Examining the mixed impact of technological innovation on society was the “Living Smart” stream, led by Professor Chen Dongmin.  Students learned about how innovative ways of protecting endangered species can improve biodiversity, and were encouraged to be open-minded towards the technology of gene editing.  Evening screenings of sci-fi films such as Gattaca and A.I. Artificial Intelligence encouraged students to consider how academic discourse on technology has entered pop culture.

The second half of the stream dialed in on the debates surrounding artificial intelligence.  “We need to make sure that AI will never subvert society,” argued Ms. Danit Gal, a Project Assistant Professor at Keio University.  She stressed the need for East Asian societies—generally supportive of the use of technology in society—to have critical conversations about the ethics surrounding artificial intelligence.

Students in this stream also participated in an exciting excursion to Baidu’s Robotics and Autonomous Driving Lab, where they learned about Baidu’s vision of incorporating artificial intelligence into everday life.  Students even had the chance to go for a spin in one of the company’s sleek Apollo cars, an autonomous vehicle that adapts to passengers’ needs.

Urban-Rural Integration Stream

Dr. Shengjun Zhu curated the “Urban-Rural Integration” stream, which explored the implications of urbanizing rural areas.  Professor Seo Ryeung Ju from Kyung Hee University spoke about how Korea’s rapid urbanization led to both the development of highly connected new towns as well as the evacuation of older districts, while Professor Yosuke Hirayama from Kobe University discussed how Tokyo has likewise witnessed the abandonment of rural areas in exchange for urban redevelopment.  Although urban policies in East Asian countries have generally readjusted to prioritize economic and international competition, such innovation often comes at the expense of tradition, generating issues such as income inequality.

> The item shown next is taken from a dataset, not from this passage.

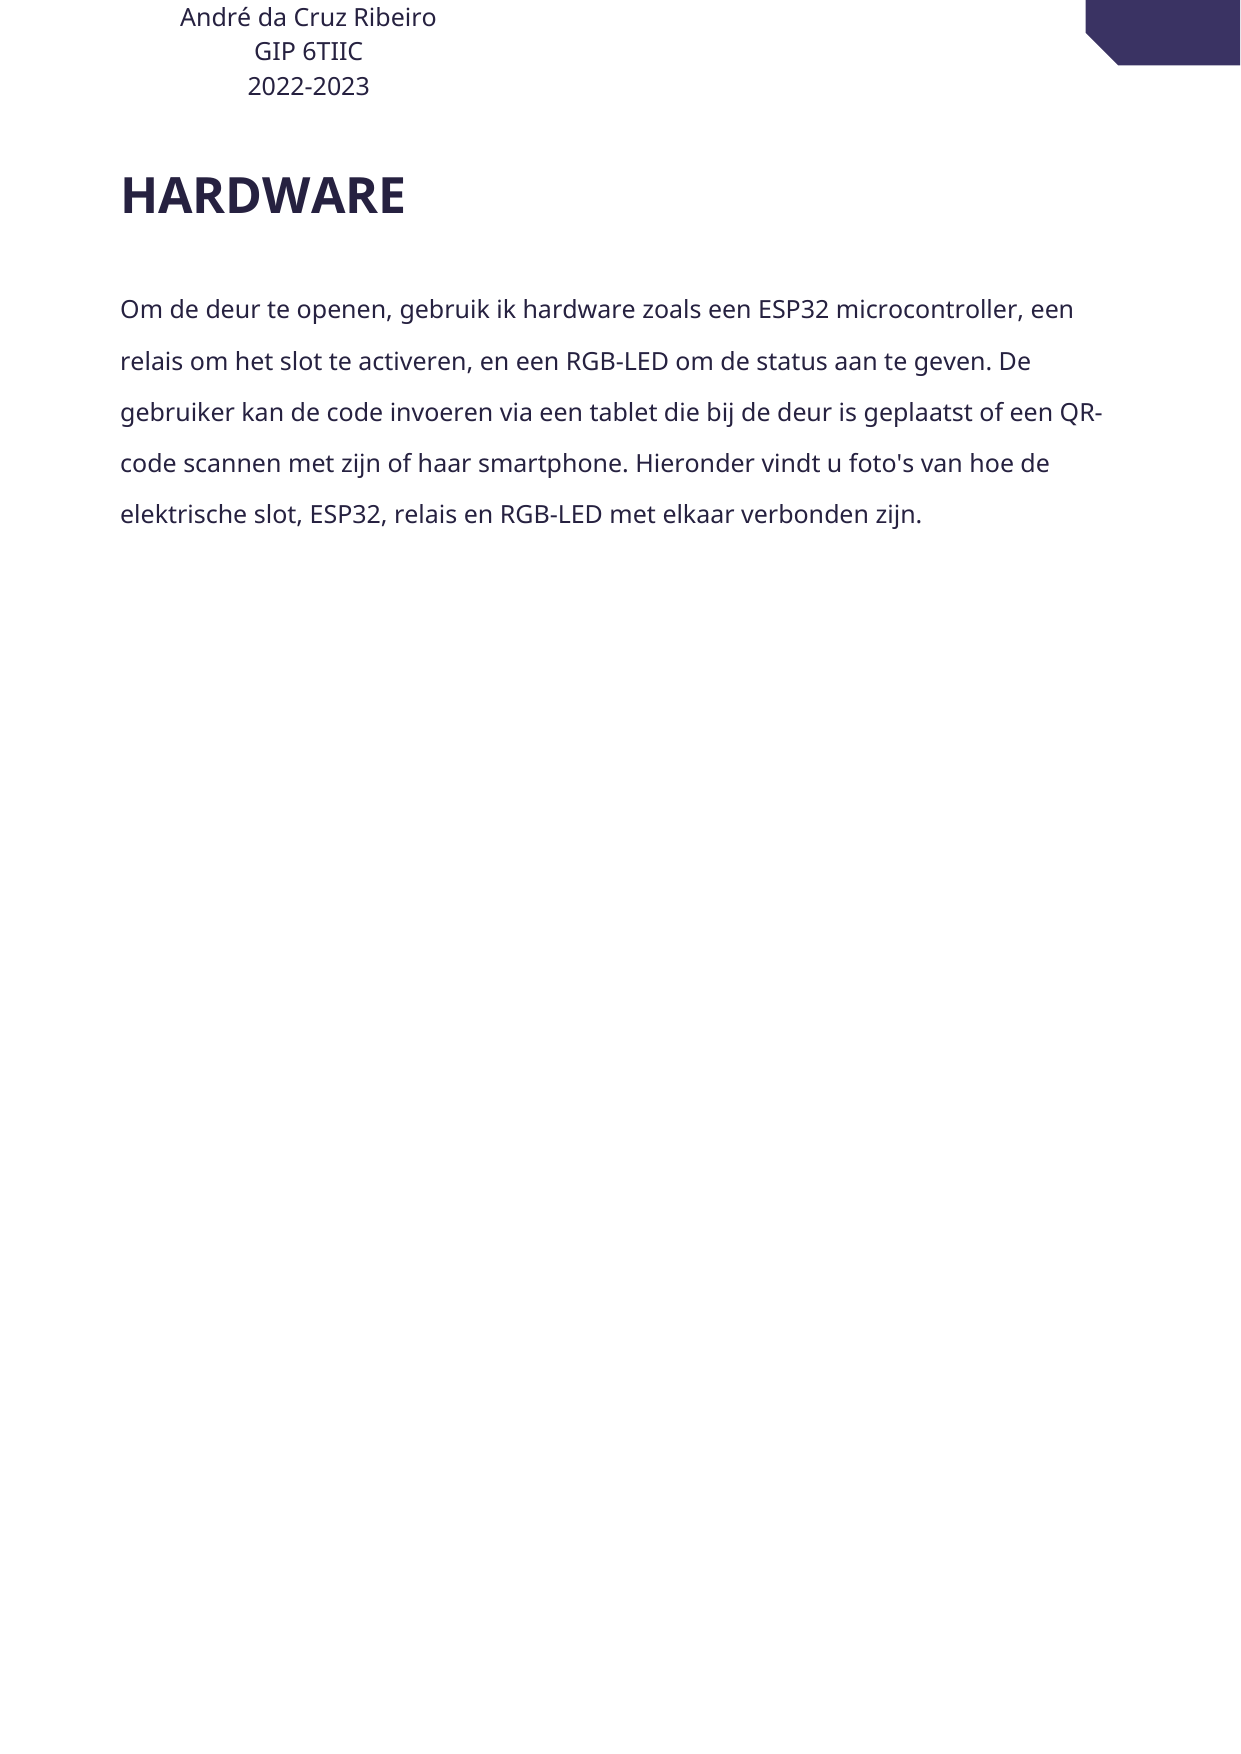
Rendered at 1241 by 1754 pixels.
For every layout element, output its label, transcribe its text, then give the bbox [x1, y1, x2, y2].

subtitle Hardware [120, 160, 1120, 228]
text Om de deur te openen, gebruik ik hardware zoals een ESP32 microcontroller, een relais om het slot te activeren, en een RGB-LED om de status aan te geven. De gebruiker kan de code invoeren via een tablet die bij de deur is geplaatst of een QR-code scannen met zijn of haar smartphone. Hieronder vindt u foto's van hoe de elektrische slot, ESP32, relais en RGB-LED met elkaar verbonden zijn. [120, 292, 1120, 530]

This stream featured not one, but two field trips.  Last Friday, students travelled to the self-urbanized Zhenggezhuang Village to see how 20 years of economic development and tourism have transformed a once-rural community.  The following Tuesday, students visited Beijing’s Urban Planning Museum, where models of the city revealed the history and future of Beijing’s urban planning.

“Top-down and bottom-up approaches to urbanization  in private and public sectors are closely tied together in order to realize the harmony of tradition and innovation,” reflected stream 3 student Yuya Hashinaga, an AFLSP Exchange Scholar studying at the University of Hong Kong.  Hashinaga believes that tradition and innovation should not be mutually exclusive, but should instead work together in harmony to benefit a society.  “Both top-down and bottom-up approaches manifest themselves in different ways across different nations,” he said, “but collaborative atmospheres exist in all.”

Celebrating Chinese Tradition                                                                                           

After completing our topic learning sessions, we regrouped on Wednesday to explore the history and culture of our host country by participating in various Chinese art and cultural workshops.  Some of us learned about the philosophy and methods of ink wash painting, and painted a lotus flower on a fan to take home.  Others learned about tea ceremony rituals, which involves savoring freshly steeped tea and embracing a meditative attitude.  Some students participated in a lion and dragon dance workshop, where they exercised their teamwork skills to support the weight of not only a long, colorful mythical creature, but also one another as they lifted each other up in a series of dance and acrobatic moves!  An exercise in harmony, the workshop challenged students to be conscious of each other’s strengths so they could move together as a collective entity.

From learning about contemporary issues in East Asia to dabbling in a variety of cultural activities, we spent last week reflecting on the past while looking towards the future.  As we continue to grow our awareness of historical contexts and nurture an eagerness to embrace change, we look forward to our remaining week in Beijing, where we will have the chance to apply much of what we have learned into our final presentations and celebrate the conclusion of this memorable experience together!